• _What the task asks_
Find "X127849380Y-141883142D01*" and "X128373190Y-141502190D01*" in the records below. Copy the lines holding them and every line between, exactly, and no others.

====== Material to process ======

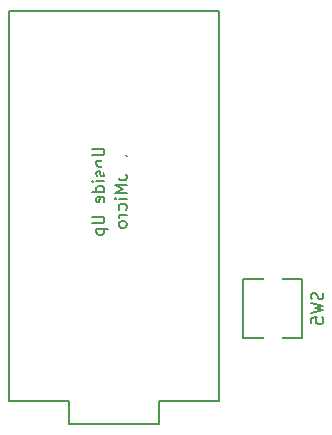
<source format=gbo>
G04 #@! TF.GenerationSoftware,KiCad,Pcbnew,(5.1.5)-1*
G04 #@! TF.CreationDate,2021-06-10T20:45:23-04:00*
G04 #@! TF.ProjectId,meishi2,6d656973-6869-4322-9e6b-696361645f70,rev?*
G04 #@! TF.SameCoordinates,Original*
G04 #@! TF.FileFunction,Legend,Bot*
G04 #@! TF.FilePolarity,Positive*
%FSLAX46Y46*%
G04 Gerber Fmt 4.6, Leading zero omitted, Abs format (unit mm)*
G04 Created by KiCad (PCBNEW (5.1.5)-1) date 2021-06-10 20:45:23*
%MOMM*%
%LPD*%
G04 APERTURE LIST*
%ADD10C,0.150000*%
%ADD11C,1.702000*%
%ADD12R,1.702000X1.702000*%
%ADD13C,0.100000*%
%ADD14C,2.102000*%
%ADD15C,2.302000*%
%ADD16C,4.102000*%
%ADD17C,1.802000*%
%ADD18C,2.002000*%
%ADD19C,1.602000*%
G04 APERTURE END LIST*
D10*
X136652000Y-129286000D02*
X118872000Y-129286000D01*
X136652000Y-162306000D02*
X136652000Y-129286000D01*
X131572000Y-162306000D02*
X136652000Y-162306000D01*
X131572000Y-164211000D02*
X131572000Y-162306000D01*
X123952000Y-164211000D02*
X131572000Y-164211000D01*
X123952000Y-162306000D02*
X123952000Y-164211000D01*
X118872000Y-162306000D02*
X123952000Y-162306000D01*
X118872000Y-162306000D02*
X118872000Y-129286000D01*
X143724000Y-151932000D02*
X143724000Y-156932000D01*
X138724000Y-151932000D02*
X143724000Y-151932000D01*
X138724000Y-151932000D02*
X138724000Y-156932000D01*
X138724000Y-156932000D02*
X143724000Y-156932000D01*
X128849380Y-141502190D02*
X127849380Y-141502190D01*
X127849380Y-141883142D01*
X127897000Y-141978380D01*
X127944619Y-142026000D01*
X128039857Y-142073619D01*
X128182714Y-142073619D01*
X128277952Y-142026000D01*
X128325571Y-141978380D01*
X128373190Y-141883142D01*
X128373190Y-141502190D01*
X128849380Y-142502190D02*
X128182714Y-142502190D01*
X128373190Y-142502190D02*
X128277952Y-142549809D01*
X128230333Y-142597428D01*
X128182714Y-142692666D01*
X128182714Y-142787904D01*
X128849380Y-143264095D02*
X128801761Y-143168857D01*
X128754142Y-143121238D01*
X128658904Y-143073619D01*
X128373190Y-143073619D01*
X128277952Y-143121238D01*
X128230333Y-143168857D01*
X128182714Y-143264095D01*
X128182714Y-143406952D01*
X128230333Y-143502190D01*
X128277952Y-143549809D01*
X128373190Y-143597428D01*
X128658904Y-143597428D01*
X128754142Y-143549809D01*
X128801761Y-143502190D01*
X128849380Y-143406952D01*
X128849380Y-143264095D01*
X128849380Y-144026000D02*
X127849380Y-144026000D01*
X128563666Y-144359333D01*
X127849380Y-144692666D01*
X128849380Y-144692666D01*
X128849380Y-145168857D02*
X128182714Y-145168857D01*
X127849380Y-145168857D02*
X127897000Y-145121238D01*
X127944619Y-145168857D01*
X127897000Y-145216476D01*
X127849380Y-145168857D01*
X127944619Y-145168857D01*
X128801761Y-146073619D02*
X128849380Y-145978380D01*
X128849380Y-145787904D01*
X128801761Y-145692666D01*
X128754142Y-145645047D01*
X128658904Y-145597428D01*
X128373190Y-145597428D01*
X128277952Y-145645047D01*
X128230333Y-145692666D01*
X128182714Y-145787904D01*
X128182714Y-145978380D01*
X128230333Y-146073619D01*
X128849380Y-146502190D02*
X128182714Y-146502190D01*
X128373190Y-146502190D02*
X128277952Y-146549809D01*
X128230333Y-146597428D01*
X128182714Y-146692666D01*
X128182714Y-146787904D01*
X128849380Y-147264095D02*
X128801761Y-147168857D01*
X128754142Y-147121238D01*
X128658904Y-147073619D01*
X128373190Y-147073619D01*
X128277952Y-147121238D01*
X128230333Y-147168857D01*
X128182714Y-147264095D01*
X128182714Y-147406952D01*
X128230333Y-147502190D01*
X128277952Y-147549809D01*
X128373190Y-147597428D01*
X128658904Y-147597428D01*
X128754142Y-147549809D01*
X128801761Y-147502190D01*
X128849380Y-147406952D01*
X128849380Y-147264095D01*
X125944380Y-140906952D02*
X126753904Y-140906952D01*
X126849142Y-140954571D01*
X126896761Y-141002190D01*
X126944380Y-141097428D01*
X126944380Y-141287904D01*
X126896761Y-141383142D01*
X126849142Y-141430761D01*
X126753904Y-141478380D01*
X125944380Y-141478380D01*
X126277714Y-141954571D02*
X127277714Y-141954571D01*
X126325333Y-141954571D02*
X126277714Y-142049809D01*
X126277714Y-142240285D01*
X126325333Y-142335523D01*
X126372952Y-142383142D01*
X126468190Y-142430761D01*
X126753904Y-142430761D01*
X126849142Y-142383142D01*
X126896761Y-142335523D01*
X126944380Y-142240285D01*
X126944380Y-142049809D01*
X126896761Y-141954571D01*
X126896761Y-142811714D02*
X126944380Y-142906952D01*
X126944380Y-143097428D01*
X126896761Y-143192666D01*
X126801523Y-143240285D01*
X126753904Y-143240285D01*
X126658666Y-143192666D01*
X126611047Y-143097428D01*
X126611047Y-142954571D01*
X126563428Y-142859333D01*
X126468190Y-142811714D01*
X126420571Y-142811714D01*
X126325333Y-142859333D01*
X126277714Y-142954571D01*
X126277714Y-143097428D01*
X126325333Y-143192666D01*
X126944380Y-143668857D02*
X126277714Y-143668857D01*
X125944380Y-143668857D02*
X125992000Y-143621238D01*
X126039619Y-143668857D01*
X125992000Y-143716476D01*
X125944380Y-143668857D01*
X126039619Y-143668857D01*
X126944380Y-144573619D02*
X125944380Y-144573619D01*
X126896761Y-144573619D02*
X126944380Y-144478380D01*
X126944380Y-144287904D01*
X126896761Y-144192666D01*
X126849142Y-144145047D01*
X126753904Y-144097428D01*
X126468190Y-144097428D01*
X126372952Y-144145047D01*
X126325333Y-144192666D01*
X126277714Y-144287904D01*
X126277714Y-144478380D01*
X126325333Y-144573619D01*
X126896761Y-145430761D02*
X126944380Y-145335523D01*
X126944380Y-145145047D01*
X126896761Y-145049809D01*
X126801523Y-145002190D01*
X126420571Y-145002190D01*
X126325333Y-145049809D01*
X126277714Y-145145047D01*
X126277714Y-145335523D01*
X126325333Y-145430761D01*
X126420571Y-145478380D01*
X126515809Y-145478380D01*
X126611047Y-145002190D01*
X125944380Y-146668857D02*
X126753904Y-146668857D01*
X126849142Y-146716476D01*
X126896761Y-146764095D01*
X126944380Y-146859333D01*
X126944380Y-147049809D01*
X126896761Y-147145047D01*
X126849142Y-147192666D01*
X126753904Y-147240285D01*
X125944380Y-147240285D01*
X126277714Y-147716476D02*
X127277714Y-147716476D01*
X126325333Y-147716476D02*
X126277714Y-147811714D01*
X126277714Y-148002190D01*
X126325333Y-148097428D01*
X126372952Y-148145047D01*
X126468190Y-148192666D01*
X126753904Y-148192666D01*
X126849142Y-148145047D01*
X126896761Y-148097428D01*
X126944380Y-148002190D01*
X126944380Y-147811714D01*
X126896761Y-147716476D01*
X145438761Y-153098666D02*
X145486380Y-153241523D01*
X145486380Y-153479619D01*
X145438761Y-153574857D01*
X145391142Y-153622476D01*
X145295904Y-153670095D01*
X145200666Y-153670095D01*
X145105428Y-153622476D01*
X145057809Y-153574857D01*
X145010190Y-153479619D01*
X144962571Y-153289142D01*
X144914952Y-153193904D01*
X144867333Y-153146285D01*
X144772095Y-153098666D01*
X144676857Y-153098666D01*
X144581619Y-153146285D01*
X144534000Y-153193904D01*
X144486380Y-153289142D01*
X144486380Y-153527238D01*
X144534000Y-153670095D01*
X144486380Y-154003428D02*
X145486380Y-154241523D01*
X144772095Y-154432000D01*
X145486380Y-154622476D01*
X144486380Y-154860571D01*
X144486380Y-155717714D02*
X144486380Y-155241523D01*
X144962571Y-155193904D01*
X144914952Y-155241523D01*
X144867333Y-155336761D01*
X144867333Y-155574857D01*
X144914952Y-155670095D01*
X144962571Y-155717714D01*
X145057809Y-155765333D01*
X145295904Y-155765333D01*
X145391142Y-155717714D01*
X145438761Y-155670095D01*
X145486380Y-155574857D01*
X145486380Y-155336761D01*
X145438761Y-155241523D01*
X145391142Y-155193904D01*
%LPC*%
D11*
X135382000Y-158496000D03*
X135382000Y-155956000D03*
X135382000Y-153416000D03*
X135382000Y-150876000D03*
X135382000Y-148336000D03*
X135382000Y-145796000D03*
X135382000Y-143256000D03*
X135382000Y-140716000D03*
X135382000Y-138176000D03*
X135382000Y-135636000D03*
X135382000Y-133096000D03*
X135382000Y-130556000D03*
X120142000Y-130556000D03*
X120142000Y-133096000D03*
X120142000Y-135636000D03*
X120142000Y-138176000D03*
X120142000Y-140716000D03*
X120142000Y-143256000D03*
X120142000Y-145796000D03*
X120142000Y-148336000D03*
X120142000Y-150876000D03*
X120142000Y-153416000D03*
X120142000Y-155956000D03*
D12*
X120142000Y-158496000D03*
D13*
G36*
X144017642Y-103250701D02*
G01*
X143129299Y-101345642D01*
X145034358Y-100457299D01*
X145922701Y-102362358D01*
X144017642Y-103250701D01*
G37*
D14*
X149130044Y-99707099D02*
X149130044Y-99707099D01*
D15*
X130429000Y-131318000D03*
X124079000Y-133858000D03*
D16*
X127889000Y-136398000D03*
D17*
X122809000Y-136398000D03*
X132969000Y-136398000D03*
D15*
X127889000Y-142298000D03*
X122889000Y-140198000D03*
D18*
X133389000Y-136398000D03*
X122389000Y-136398000D03*
D19*
X141224000Y-151892000D03*
X141224000Y-156972000D03*
M02*

</source>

======

• _Written solution_
X127849380Y-141883142D01*
X127897000Y-141978380D01*
X127944619Y-142026000D01*
X128039857Y-142073619D01*
X128182714Y-142073619D01*
X128277952Y-142026000D01*
X128325571Y-141978380D01*
X128373190Y-141883142D01*
X128373190Y-141502190D01*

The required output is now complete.